> Task prompt
Reproduce the lines of the material exactly, excluding every image.

> Information supplied
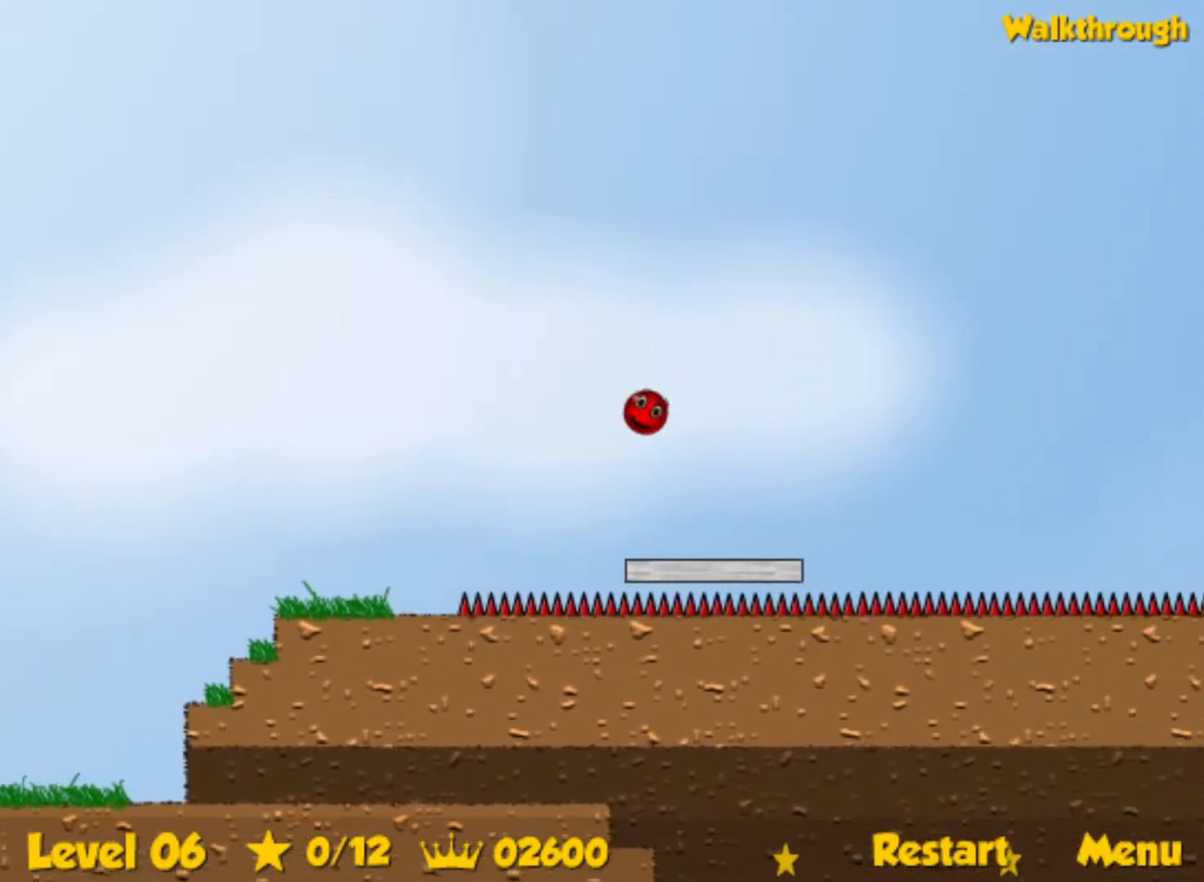
{"keys": ["left", "up"], "events": []}
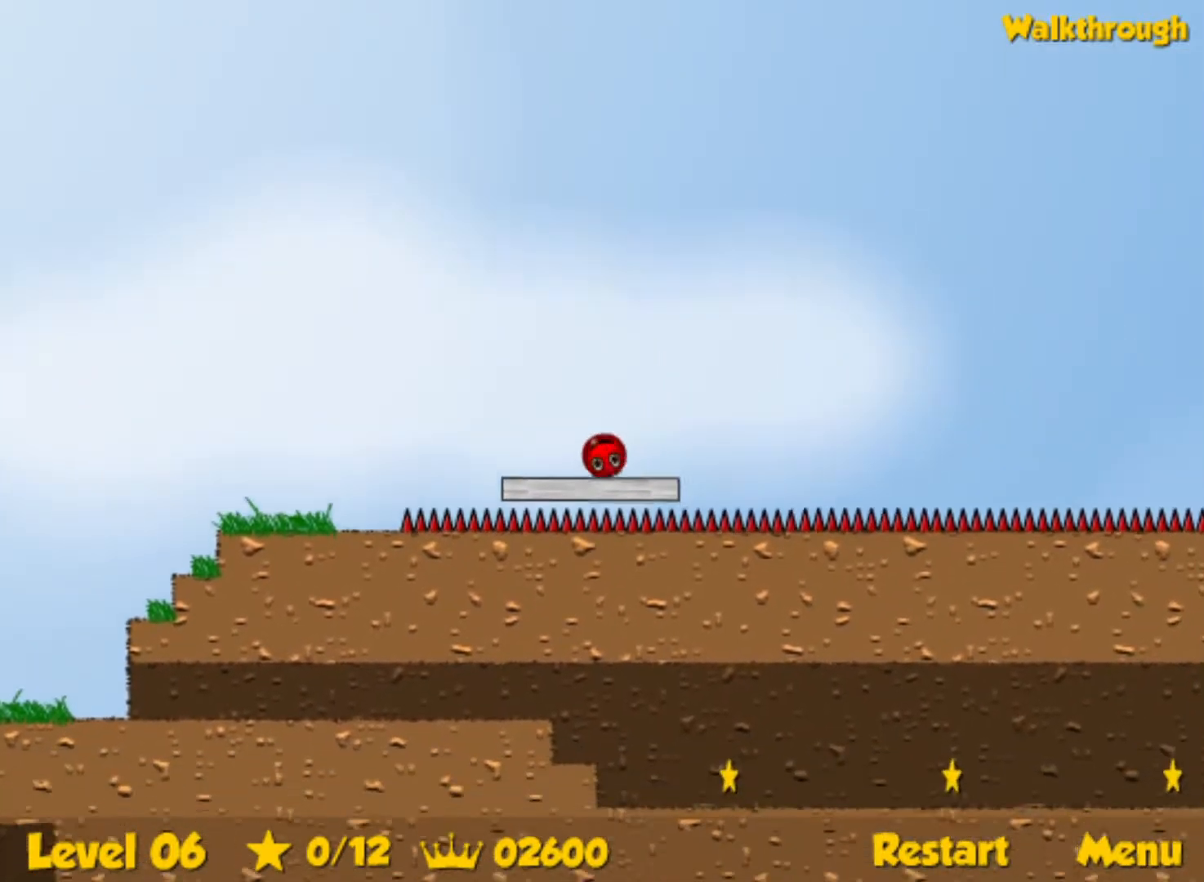
{"keys": ["right", "up"], "events": [[233, "left", "up"], [417, "right", "down"]]}
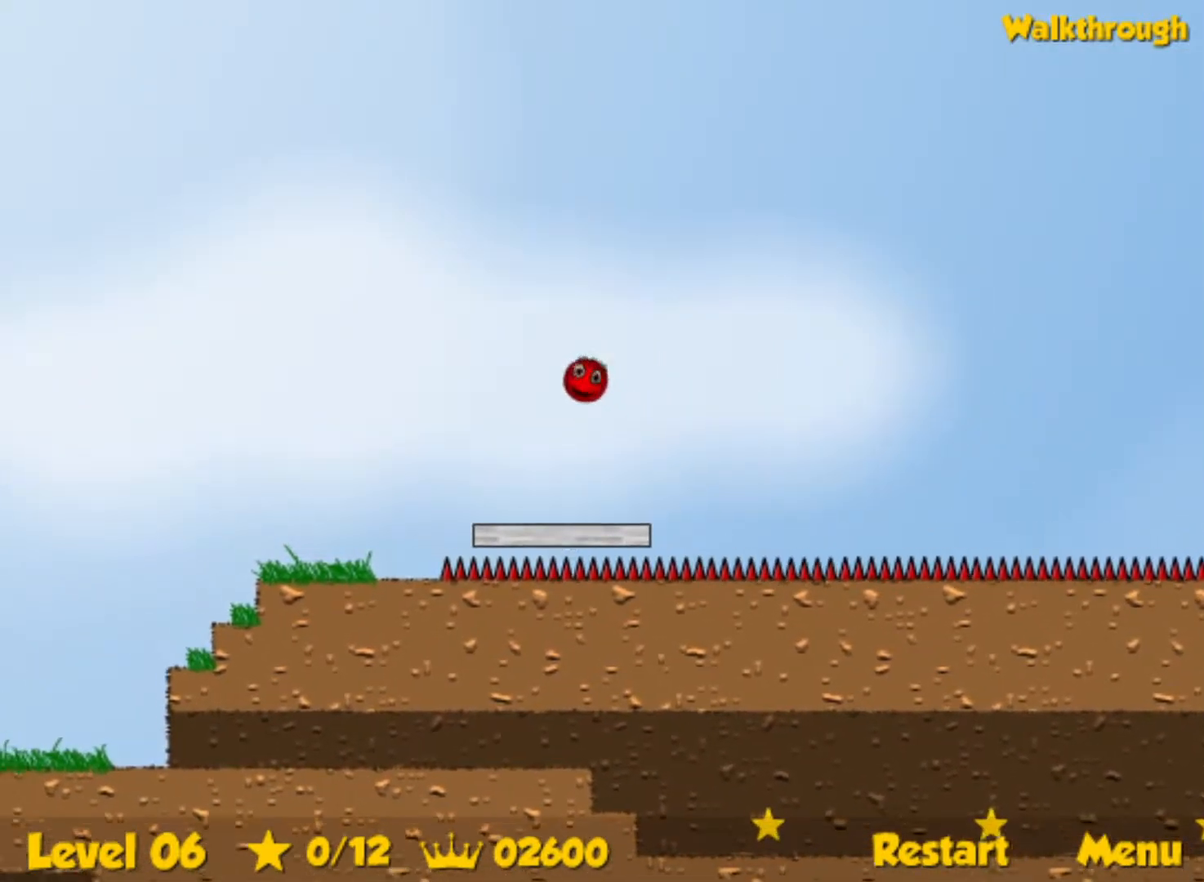
{"keys": ["right", "up"], "events": [[50, "right", "up"], [500, "right", "down"]]}
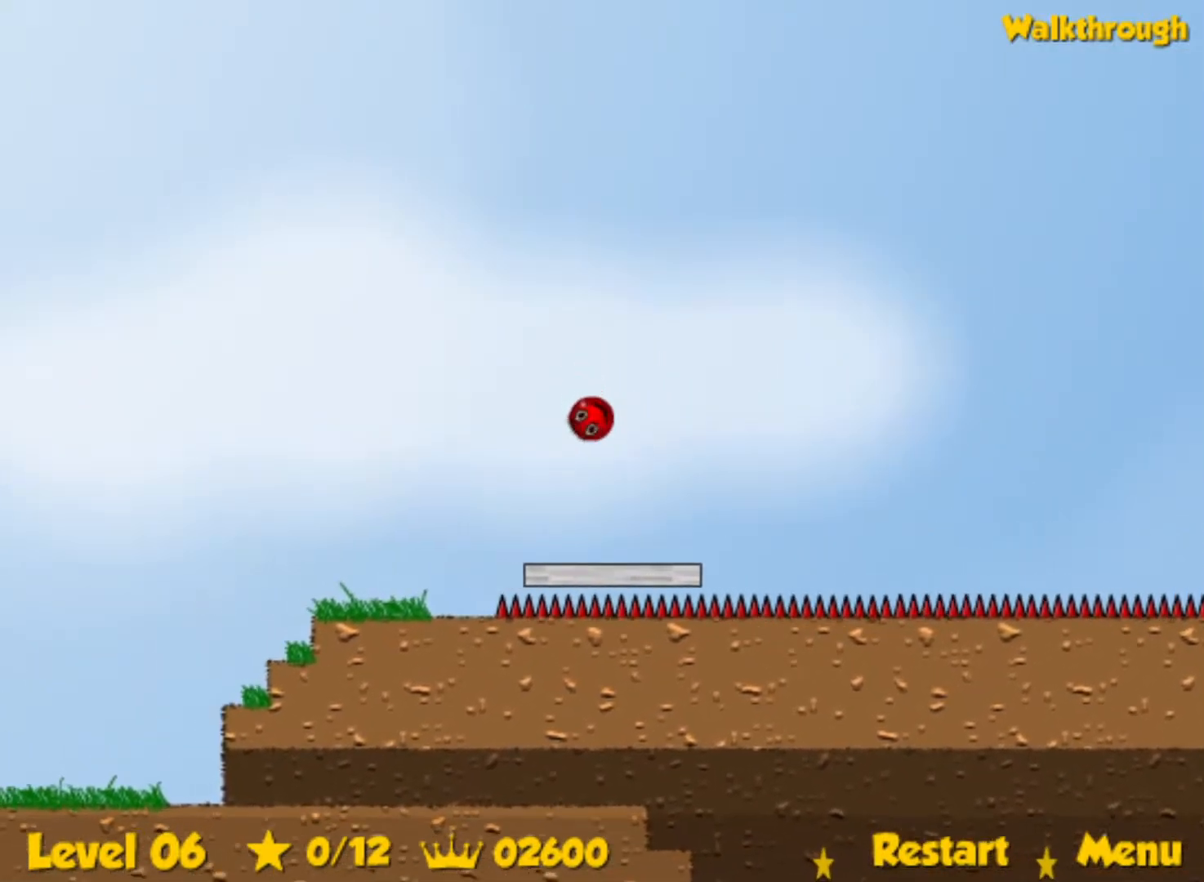
{"keys": ["right"], "events": [[167, "up", "up"], [217, "right", "up"], [267, "right", "down"]]}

> Your response
{"keys": ["left", "up"], "events": []}
{"keys": ["right", "up"], "events": [[233, "left", "up"], [417, "right", "down"]]}
{"keys": ["right", "up"], "events": [[50, "right", "up"], [500, "right", "down"]]}
{"keys": ["right"], "events": [[167, "up", "up"], [217, "right", "up"], [267, "right", "down"]]}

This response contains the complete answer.